| Anyone who has started a business, especially a family business knows the trials and tribulations you go through to maintain and thus hopefully succeed. After years of hard work, you’ve built the family business into a great success and you take pride in meeting the challenges that each day brings. At some point, the day arrives when it is time to turn the reins over to the next generation. That can be an exciting moment or an anxiety ridden one, depending on what has gone on before to prepare for the momentous occasion.|
Henry Hutcheson, President of Family Business USA has written a book on just such a dilemma, titled “Dirty Little Secret of Family Business: How to Successfully navigate Family Business Conflict and Transition.”
Hutcheson notes key strategies for success for family business followed by developing the right person to take over the family business.
Starting with success strategies he explains:
1) Keep the lines of communication open – Schedule regular family meetings to discuss issues of concern and topics such as business transition, business performance, and responsibilities. Include all family members, no matter where in the hierarchy their jobs fall – exclusion creates animosity. Create a family manual that lays out the ground rules for how the meetings will take place to ensure everyone gets a chance to be heard and impediments to communication are left at the door.
2) Assign clear roles and responsibilities – As a family member, it is natural to feel that everything is my business. However, not everything is every family member’s responsibility. Job definitions prevent everyone from jumping in to tackle the same problem, and help ensure the business runs smoothly.
3) Keep good financial data – The downfall of many small businesses and family businesses is not having solid data. Have a single point of contact to manage the finances. If you are small enough, you can rely on a family member. Otherwise, you will need to bring in a qualified accountant. You many cringe at the cost for this, but the difference between a good accountant and a bad one is the difference between knowing exactly where you are on the road and trying to drive with a mud-covered windshield.
4) Avoid overpaying family members – Market-based compensation is fundamental and essential. Parents in family businesses tend to overpay the next generation, or pay everyone equally despite differing levels of responsibility. Both are bad practices. The longer unfair compensation practices continue, the messier it will be to clean up when it blows up.
5) Don’t hire relatives if they’re unqualified – Competence is key. Family businesses are a conundrum. The family aspect generates unqualified love, while the business side cares about profits. Thus, family members will be hired to provide them with a job, even though they are not qualified. The remedy is to get them trained, move them to a role that matches their skills, or have them leave. Hutcheson says there are four key ingredients to developing the right person to take over the family business:
1) Independence – Next generation leaders must have confidence in themselves, their thoughts and their beliefs. “ Much of this can be developed while working in the family business by constructing and leading significant projects”, Hutcheson says. But one shortcut to accomplish this is to work for some other company early on. Many multi-generation family businesses like to make that a requirement for family members.

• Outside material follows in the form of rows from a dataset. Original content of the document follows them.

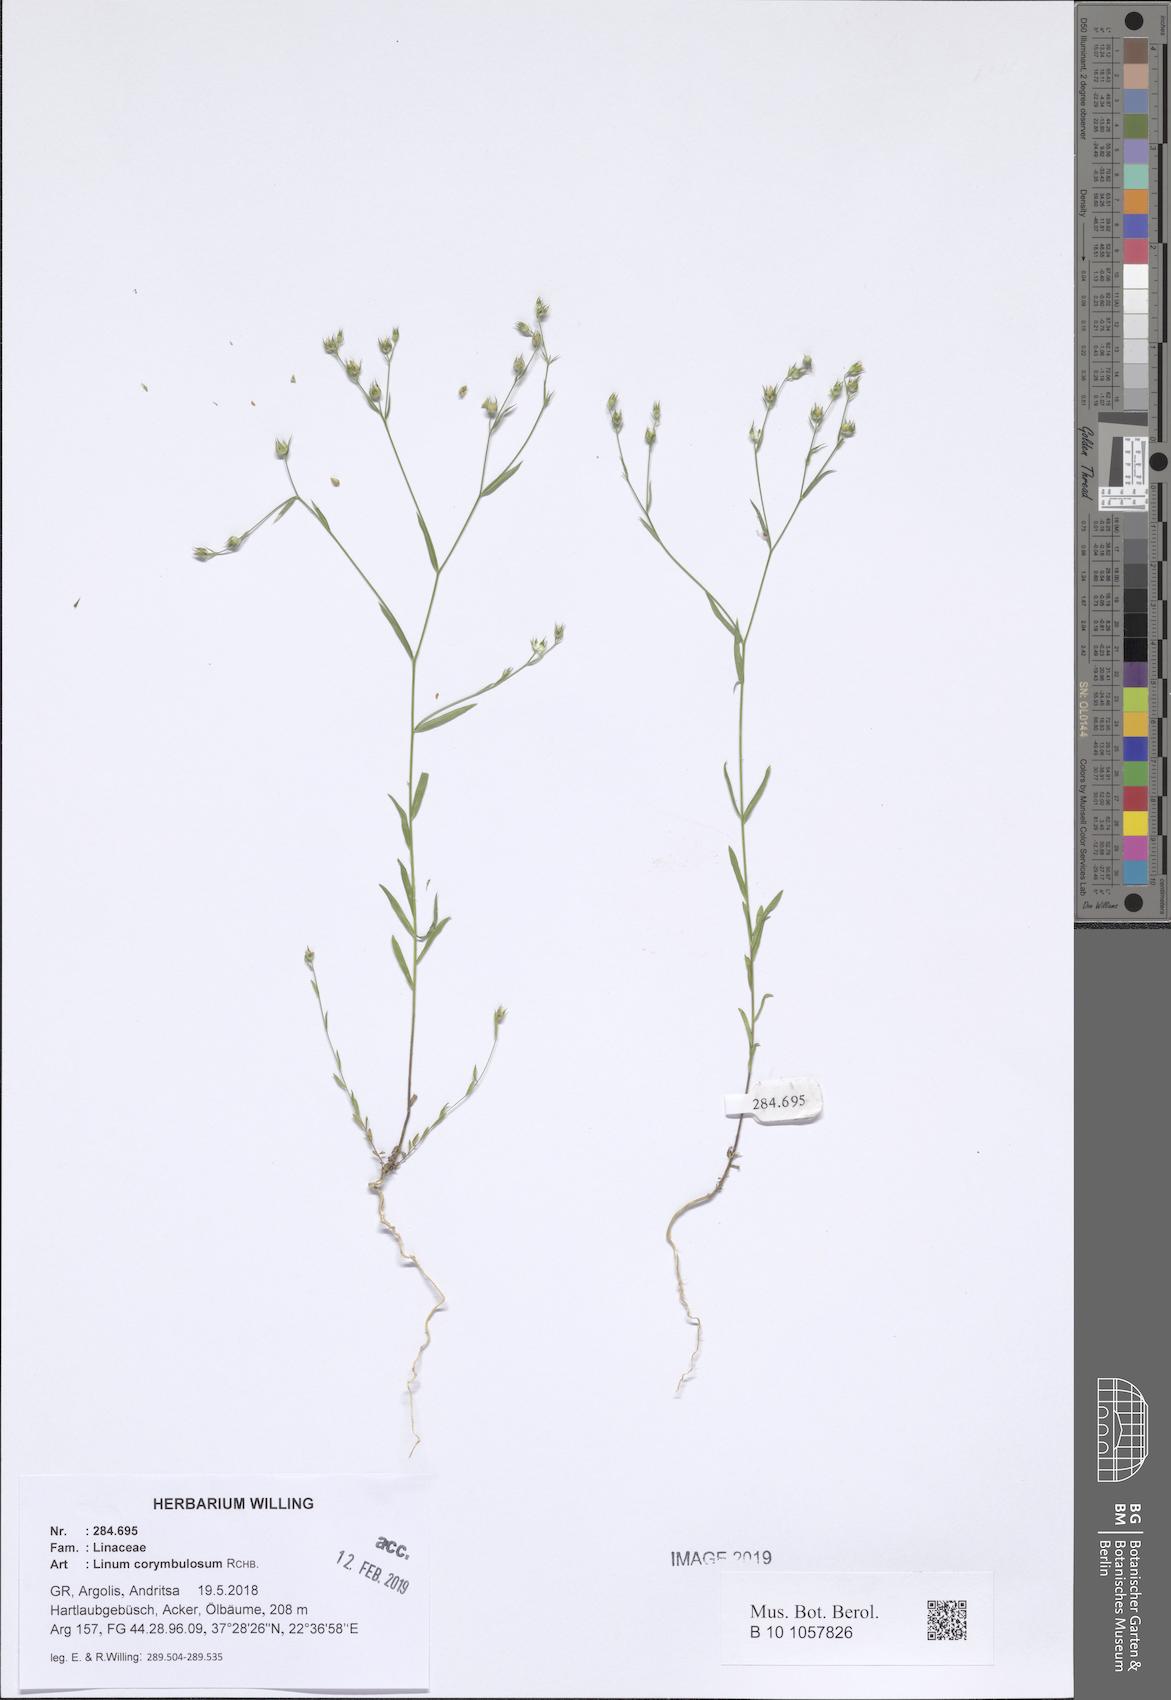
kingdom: Plantae
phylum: Tracheophyta
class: Magnoliopsida
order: Malpighiales
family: Linaceae
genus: Linum
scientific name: Linum corymbulosum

2) Competence – This is more than just being able to do the work. It means developing bottom-up experience. Not just being the accountant, but being able to reconcile the accounts and perform the journal entries. Not just being sales and marketing manager, but having been on a quota and worked the trade shows. Experience doing some of the day-to-day grunt work can pay dividends down the line.
3) People skills – “It’s not enough to just be smart and confident”, Hutcheson says. “You need to be able to work with people.” Those who were able to perceive the emotional state of others and react to it appropriately proved to be the most successful.
4) No special privileges – The person in line to take over the family business needs to be willing to show up to work on time, stay late, take on special projects and be measured by the same metrics as everyone else. “ This will show that you are part of the team and that you want to be judged on the merits of your work, not your bloodline,” Hutcheson says. It will also help the next generation gain the respect of co-workers.
For further information on Henry Hutcheson book contact–http://dirtylittle secretsof familybusiness.com
Those of us in family businesses or those in small business start out with gusto, hopes and dreams. As we progress we sometimes get caught up in all the muddle of things. You have to step back once and awhile and take in your surroundings. When we reach the point of turning over the business, we have several options, pass it on to the next generation, sell the business or just simply close the doors.